#### Exercise brief
Output the data word for word, dropping every image.

(Photos with camera intrinsics)
==================================================

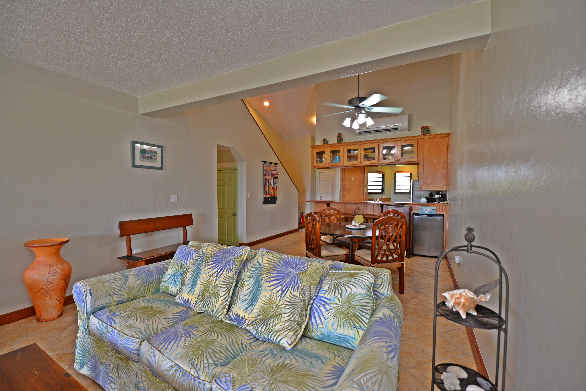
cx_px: 293
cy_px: 196
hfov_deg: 100.4
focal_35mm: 15
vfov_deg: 77.4
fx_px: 244
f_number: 4
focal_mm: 15
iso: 500
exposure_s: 1/60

==================================================

#### Response area
cx_px: 293
cy_px: 196
hfov_deg: 100.4
focal_35mm: 15
vfov_deg: 77.4
fx_px: 244
f_number: 4
focal_mm: 15
iso: 500
exposure_s: 1/60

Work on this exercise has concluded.